Passenger Accused of Claiming to Have Bomb at San Francisco Airport
In a case that could have been torn from the pages of ''How Not To Behave On a Plane, Post-9/11,'' an Oakland man is alleged to have drunkenly challenged a pilot at San Francisco International Airport to a fight and then claimed to be a terrorist with a bomb.
Jurubia Collins, 33, was arrested Tuesday at the airport after yelling and cursing at United Airlines staffers as a flight to Utah was about to take off, San Mateo County prosecutors said.
The pilot ordered him off the plane, and Collins allegedly tried to get him to fight. The pilot refused, and according to prosecutors Collins then said: ''If you are going to treat me like a terrorist, then I'm a terrorist. I have a bomb in my bag.''
Collins was charged with making a false bomb report, a misdemeanor, and could face up to a year in jail if convicted. He made his first court appearance Wednesday, and his bail was set at $15,000.

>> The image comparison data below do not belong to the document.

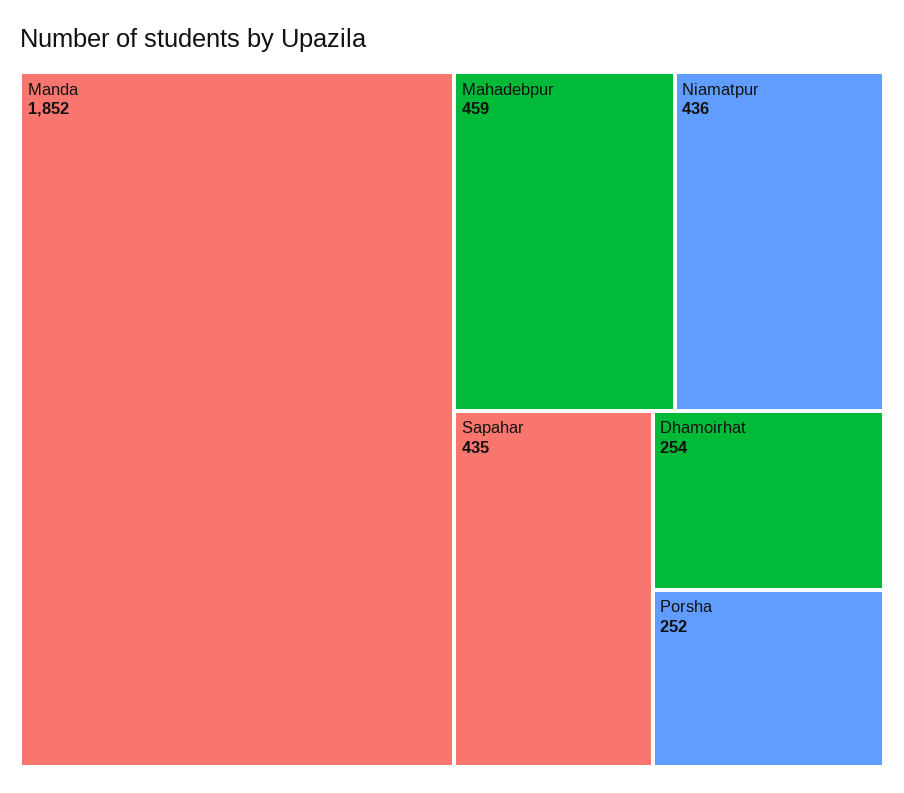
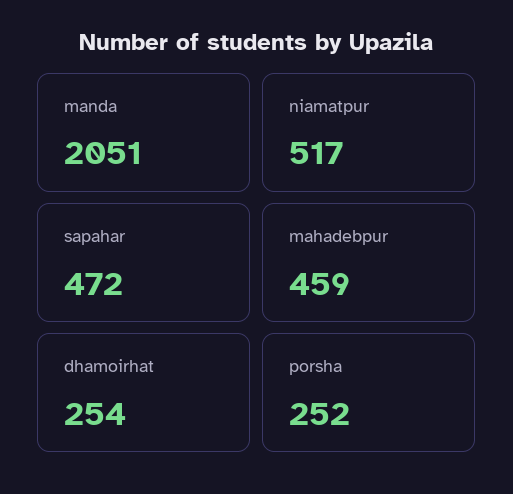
  {
-   "Manda": 1852,
+   "Manda": 2051,
    "Mahadebpur": 459,
-   "Niamatpur": 436,
+   "Niamatpur": 517,
-   "Sapahar": 435,
+   "Sapahar": 472,
    "Dhamoirhat": 254,
    "Porsha": 252
  }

The U.S. Department of Transportation has not compiled figures for how often airline passengers have been arrested for making false bomb reports since the Sept. 11, 2001, terrorist attacks. But in the decade before the attacks, an average of 58 people a year were arrested on such charges nationwide, government statistics show.
The federal Transportation Safety Administration takes bomb threats extremely seriously, said spokeswoman Jennifer Pippen. "It's very difficult to decipher what's a joke and what's not in this post-9/11 world," she said.